A mi się wydaję, że porównywanie U2 i Depeche Mode jest śmieszne... To są zupełnie inne dwie muzyne bajki.
Dwa zespoły są i bardzo dobrze, i niech grają dalej
Na pewno w muzykę jednego i drugiego zespołu trzeba się wgryść :/
Aha, dają świetne koncery. To te grupy łączy
i Dave jak i Bono są obydwaj dobrymi showmenami.
U2 jak i Depeche Mode mają dwa muzyczne mózgi w postaci the Edga i Martina Gore'a.
Oczywiście masz rację, tych zespołów nie można porównywać pod względem gatunku muzycznego, jednak można skusić się o subiektywną ocenę poszczególnych płyt danego zespołu czy były dobre czy złe.
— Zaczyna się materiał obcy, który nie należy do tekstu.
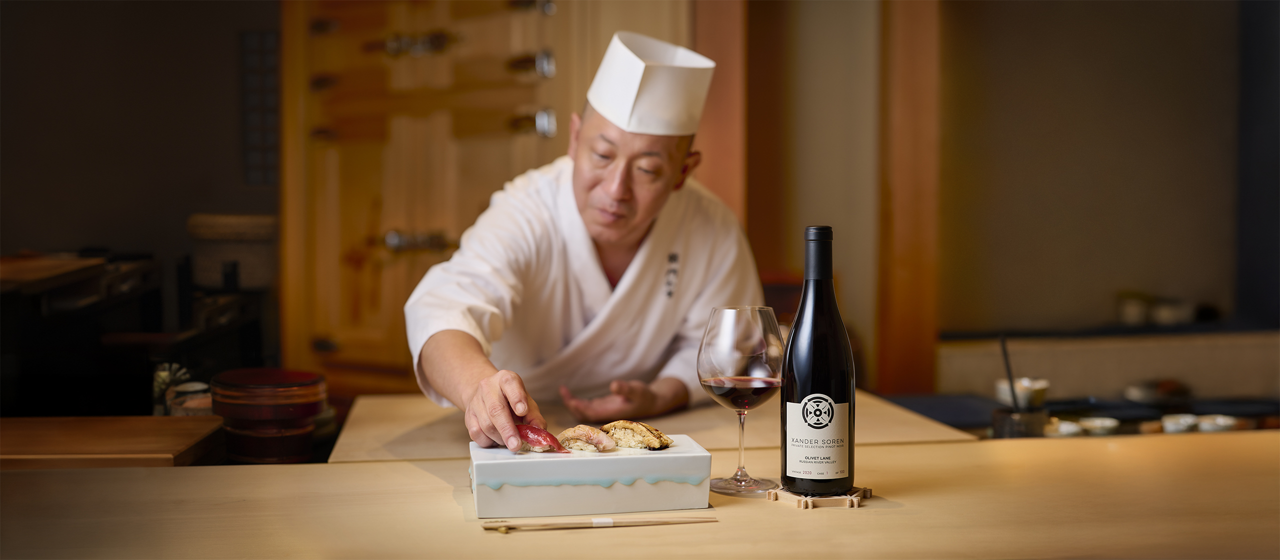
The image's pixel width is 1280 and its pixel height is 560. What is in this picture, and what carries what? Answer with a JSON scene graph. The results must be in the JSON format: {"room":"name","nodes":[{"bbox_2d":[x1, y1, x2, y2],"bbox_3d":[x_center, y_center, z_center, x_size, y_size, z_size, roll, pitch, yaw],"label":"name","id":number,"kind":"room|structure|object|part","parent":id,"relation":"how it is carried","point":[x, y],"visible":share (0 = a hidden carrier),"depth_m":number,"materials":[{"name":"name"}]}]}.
{"room":"restaurant","nodes":[
{"label":"restaurant","id":0,"kind":"room"},
{"bbox_2d":[0,0,281,281],"bbox_3d":[-1.904,-0.377,5.580,2.053,2.567,0.215,0,3,-6],"label":"left wall","id":1,"kind":"structure","parent":0,"point":[59,238],"depth_m":5.59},
{"bbox_2d":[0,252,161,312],"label":"side table","id":2,"kind":"object","parent":1,"relation":"attached to","point":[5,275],"visible":0.81,"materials":[{"name":"brown wood"}]},
{"bbox_2d":[239,30,280,184],"bbox_3d":[-1.302,-0.584,5.636,0.149,0.534,0.126,0,3,-6],"label":"window","id":3,"kind":"object","parent":1,"relation":"attached to","point":[246,134],"visible":0.73,"depth_m":5.62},
{"bbox_2d":[280,0,580,399],"bbox_3d":[-0.556,-0.225,4.764,0.800,2.210,0.501,0,3,-6],"label":"wooden cabinet","id":4,"kind":"object","parent":1,"relation":"attached to","point":[403,222],"visible":0.64,"depth_m":4.73,"materials":[{"name":"brown wood"}]},
{"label":"handle","id":5,"kind":"part","parent":4,"relation":"part of","materials":[{"name":"metal"}]},
{"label":"handle","id":6,"kind":"part","parent":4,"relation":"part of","materials":[{"name":"silver metal"}]},
{"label":"handle","id":7,"kind":"part","parent":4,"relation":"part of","materials":[{"name":"silver metal"}]},
{"bbox_2d":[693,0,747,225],"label":"wooden post","id":8,"kind":"structure","parent":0,"point":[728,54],"depth_m":4.52,"materials":[{"name":"brown wood"}]},
{"bbox_2d":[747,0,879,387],"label":"wall","id":9,"kind":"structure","parent":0,"point":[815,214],"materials":[{"name":"beige paint"}]},
{"bbox_2d":[936,0,1273,362],"bbox_3d":[1.697,-0.480,5.326,1.601,2.188,0.235,0,3,-6],"label":"right wall","id":10,"kind":"structure","parent":0,"point":[1112,284],"depth_m":5.32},
{"bbox_2d":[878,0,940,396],"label":"wooden post","id":11,"kind":"structure","parent":10,"relation":"attached to","point":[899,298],"depth_m":4.66,"materials":[{"name":"brown wood"}]},
{"bbox_2d":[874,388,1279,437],"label":"back counter","id":12,"kind":"object","parent":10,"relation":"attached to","point":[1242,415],"visible":0.29,"depth_m":4.09,"materials":[{"name":"black"}]},
{"bbox_2d":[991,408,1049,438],"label":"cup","id":13,"kind":"object","parent":12,"relation":"on","point":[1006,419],"visible":0.69,"depth_m":3.15,"materials":[{"name":"metal"}]},
{"bbox_2d":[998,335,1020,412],"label":"chopsticks","id":14,"kind":"object","parent":13,"relation":"in","point":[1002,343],"visible":0.74,"depth_m":3.09,"materials":[{"name":"black"}]},
{"bbox_2d":[995,377,1050,407],"bbox_3d":[0.923,0.285,3.883,0.125,0.072,0.117,0,3,-6],"label":"cup","id":15,"kind":"object","parent":12,"relation":"on","point":[1004,386],"visible":0.71,"depth_m":3.85,"materials":[{"name":"white ceramic"}]},
{"bbox_2d":[1045,418,1084,436],"bbox_3d":[0.942,0.345,3.588,0.102,0.044,0.102,-2,3,-35],"label":"small bowl","id":16,"kind":"object","parent":12,"relation":"on","point":[1065,425],"visible":0.6,"depth_m":3.56,"materials":[{"name":"white ceramic"}]},
{"bbox_2d":[1077,416,1120,435],"bbox_3d":[1.032,0.343,3.635,0.102,0.042,0.103,-2,3,-27],"label":"small bowl","id":17,"kind":"object","parent":12,"relation":"on","point":[1106,423],"visible":0.75,"depth_m":3.62,"materials":[{"name":"white ceramic"}]},
{"bbox_2d":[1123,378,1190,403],"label":"bowl","id":18,"kind":"object","parent":12,"relation":"on","point":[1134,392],"visible":0.84,"depth_m":4.56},
{"bbox_2d":[1160,413,1199,433],"bbox_3d":[1.253,0.343,3.735,0.097,0.043,0.093,-3,4,-43],"label":"bowl","id":19,"kind":"object","parent":12,"relation":"on","point":[1175,425],"visible":0.8,"depth_m":3.71,"materials":[{"name":"white ceramic"}]},
{"bbox_2d":[1194,413,1239,432],"bbox_3d":[1.329,0.345,3.717,0.104,0.044,0.104,-1,3,-21],"label":"small bowl","id":20,"kind":"object","parent":12,"relation":"on","point":[1218,423],"visible":0.7,"depth_m":3.70,"materials":[{"name":"white ceramic"}]},
{"bbox_2d":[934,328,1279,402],"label":"wall ledge","id":21,"kind":"object","parent":10,"relation":"attached to","point":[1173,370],"visible":0.63,"depth_m":4.81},
{"bbox_2d":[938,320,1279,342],"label":"wall shelf","id":22,"kind":"object","parent":10,"relation":"attached to","point":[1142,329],"visible":0.72,"depth_m":4.97,"materials":[{"name":"black"}]},
{"bbox_2d":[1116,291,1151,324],"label":"cup","id":23,"kind":"object","parent":22,"relation":"on","point":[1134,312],"visible":0.88,"depth_m":5.26,"materials":[{"name":"white"}]},
{"bbox_2d":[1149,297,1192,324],"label":"bowl","id":24,"kind":"object","parent":22,"relation":"on","point":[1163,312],"visible":0.82,"depth_m":5.20,"materials":[{"name":"white ceramic"}]},
{"label":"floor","id":25,"kind":"structure","parent":0,"visible":0},
{"bbox_2d":[0,250,267,415],"bbox_3d":[-1.666,0.392,4.575,0.987,0.851,1.090,0,3,-6],"label":"dark cabinet","id":26,"kind":"object","parent":25,"relation":"on","point":[139,269],"visible":0.57,"depth_m":4.44,"materials":[{"name":"brown wood"}]},
{"bbox_2d":[186,212,278,290],"bbox_3d":[-1.250,-0.080,5.014,0.332,0.227,0.329,0,3,-6],"label":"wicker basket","id":27,"kind":"object","parent":26,"relation":"on","point":[259,269],"visible":0.85,"depth_m":4.88,"materials":[{"name":"brown wicker"}]},
{"bbox_2d":[397,27,762,452],"bbox_3d":[-0.077,0.266,3.004,0.552,1.335,0.966,0,3,5],"label":"man","id":28,"kind":"object","parent":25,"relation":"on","point":[628,197],"visible":0.86,"depth_m":2.89},
{"bbox_2d":[1,427,1279,559],"bbox_3d":[0.148,0.643,1.906,2.091,0.764,0.917,0,3,-6],"label":"wooden counter","id":29,"kind":"object","parent":25,"relation":"on","point":[878,509],"visible":0.84,"depth_m":1.82,"materials":[{"name":"brown wood"}]},
{"bbox_2d":[0,415,225,469],"bbox_3d":[-0.897,0.277,2.431,0.484,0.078,0.345,0,3,-6],"label":"wooden board","id":30,"kind":"object","parent":29,"relation":"on","point":[11,433],"visible":0.91,"depth_m":2.39,"materials":[{"name":"brown wood"}]},
{"bbox_2d":[151,361,190,415],"bbox_3d":[-0.942,0.232,3.241,0.082,0.124,0.089,-1,3,-17],"label":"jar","id":31,"kind":"object","parent":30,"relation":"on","point":[165,376],"visible":0.57,"depth_m":3.22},
{"bbox_2d":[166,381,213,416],"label":"jar","id":32,"kind":"object","parent":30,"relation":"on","point":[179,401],"visible":0.52,"depth_m":3.06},
{"bbox_2d":[210,367,326,463],"bbox_3d":[-0.634,0.242,2.753,0.195,0.150,0.192,0,3,-6],"label":"wooden container","id":33,"kind":"object","parent":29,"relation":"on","point":[311,390],"visible":0.98,"depth_m":2.68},
{"bbox_2d":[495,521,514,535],"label":"chopstick rest","id":34,"kind":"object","parent":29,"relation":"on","point":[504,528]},
{"bbox_2d":[467,433,713,519],"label":"serving plate","id":35,"kind":"object","parent":29,"relation":"on","point":[600,495],"visible":0.92,"depth_m":1.81,"materials":[{"name":"white ceramic"}]},
{"bbox_2d":[514,424,568,452],"bbox_3d":[-0.133,0.194,2.012,0.101,0.037,0.048,2,4,43],"label":"piece","id":36,"kind":"object","parent":35,"relation":"on","point":[537,442],"visible":0.72,"depth_m":2.00,"materials":[{"name":"food"}]},
{"bbox_2d":[556,424,617,452],"bbox_3d":[-0.068,0.197,2.005,0.084,0.034,0.053,2,4,40],"label":"piece","id":37,"kind":"object","parent":35,"relation":"on","point":[576,433],"visible":0.87,"depth_m":2.00,"materials":[{"name":"food"}]},
{"bbox_2d":[602,420,673,449],"bbox_3d":[-0.007,0.197,2.061,0.095,0.037,0.063,2,3,36],"label":"piece","id":38,"kind":"object","parent":35,"relation":"on","point":[632,427],"visible":0.9,"depth_m":2.05,"materials":[{"name":"gold food"}]},
{"bbox_2d":[479,514,717,531],"bbox_3d":[-0.042,0.265,1.761,0.254,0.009,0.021,0,3,-6],"label":"chopsticks","id":39,"kind":"object","parent":29,"relation":"on","point":[604,522],"visible":0.98,"depth_m":1.76,"materials":[{"name":"brown wood"}]},
{"bbox_2d":[323,390,980,463],"bbox_3d":[0.003,0.581,2.670,0.992,0.671,0.741,0,3,-6],"label":"wooden board","id":40,"kind":"object","parent":29,"relation":"on","point":[387,405],"visible":0.46,"depth_m":2.59,"materials":[{"name":"brown wood"}]},
{"bbox_2d":[697,306,784,498],"bbox_3d":[0.122,0.144,1.920,0.104,0.222,0.104,0,3,-6],"label":"wine glass","id":41,"kind":"object","parent":29,"relation":"on","point":[736,347],"visible":0.99,"depth_m":1.89,"materials":[{"name":"clear glass"}]},
{"bbox_2d":[767,484,870,508],"bbox_3d":[0.209,0.249,1.864,0.102,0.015,0.099,-2,3,-34],"label":"coaster","id":42,"kind":"object","parent":29,"relation":"on","point":[868,493],"visible":0.68,"depth_m":1.83,"materials":[{"name":"brown wood"}]},
{"bbox_2d":[779,226,854,499],"bbox_3d":[0.204,0.095,1.857,0.084,0.309,0.081,0,3,-6],"label":"wine bottle","id":43,"kind":"object","parent":42,"relation":"on","point":[795,329],"visible":0.98,"depth_m":1.83,"materials":[{"name":"black glass"}]},
{"bbox_2d":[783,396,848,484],"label":"label","id":44,"kind":"object","parent":43,"relation":"attached to","point":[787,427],"visible":0.9,"depth_m":1.82,"materials":[{"name":"white paper"}]}
]}

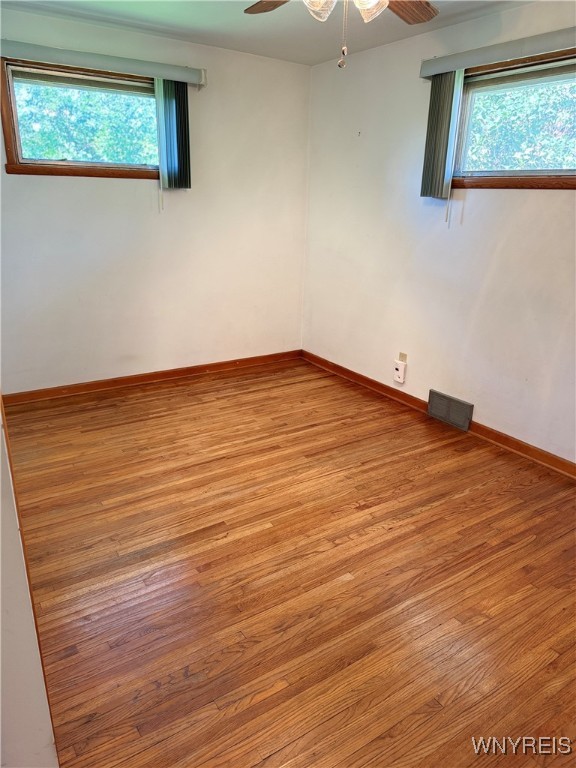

Mój poprzedni post obarczony jest dość dużym skrótem myślowym który już wyjaśniam
Chodziło mi mianowicie o to, zarówno w przypadku DM jak i U2 kolejny szczyt możliwości twórczych przypadał podobnie, a mianowicie z końcem lat 90 (1997 - "Ultra" DM i "POP" U2 i w 2001 "Exciter" DM i "ATYCLB" U2), a potem już do chwili obecnej krzywa w dół i coraz słabsze płyty (2004 - "HTDAAB" U2, 2005 - "PTA" DM) i dalej w dół (2009 - "NLOTH" U2 i "SOTU" DM). Ciekawie mnie tylko jaka będzie dalsza tendencja i który zespół pierwszy odbije się i wyda płytę na miarę swoich możliwości z lat swej świetności.